● **Task**: Look below. Copy each line that has "sunmayı" in it.
>>>>
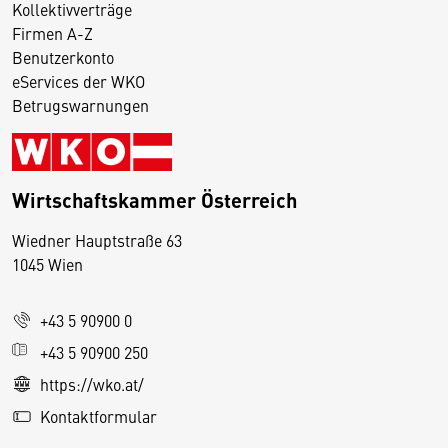
Kollektivverträge
Firmen A-Z
Benutzerkonto
eServices der WKO
Betrugswarnungen
Wirtschaftskammer Österreich
Wiedner Hauptstraße 63
D
1045 Wien
i
e
+43 5 90900 0
s
e
+43 5 90900 250
S
https://wko.at/
e
Kontaktformular
it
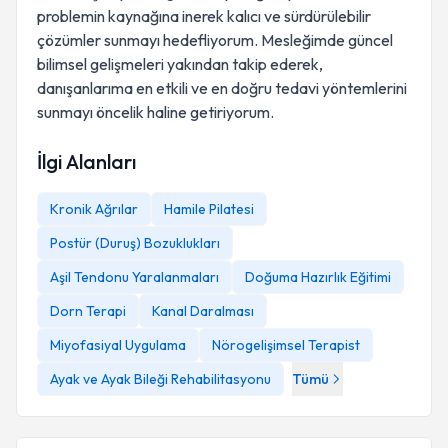
problemin kaynağına inerek kalıcı ve sürdürülebilir
çözümler sunmayı hedefliyorum. Mesleğimde güncel
bilimsel gelişmeleri yakından takip ederek,
danışanlarıma en etkili ve en doğru tedavi yöntemlerini
sunmayı öncelik haline getiriyorum.
İlgi Alanları
Kronik Ağrılar
Hamile Pilatesi
Postür (Duruş) Bozuklukları
Aşil Tendonu Yaralanmaları
Doğuma Hazırlık Eğitimi
Dorn Terapi
Kanal Daralması
Miyofasiyal Uygulama
Nörogelişimsel Terapist
Ayak ve Ayak Bileği Rehabilitasyonu
Tümü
<<<<
● **Output for this task**:
çözümler sunmayı hedefliyorum. Mesleğimde güncel
sunmayı öncelik haline getiriyorum.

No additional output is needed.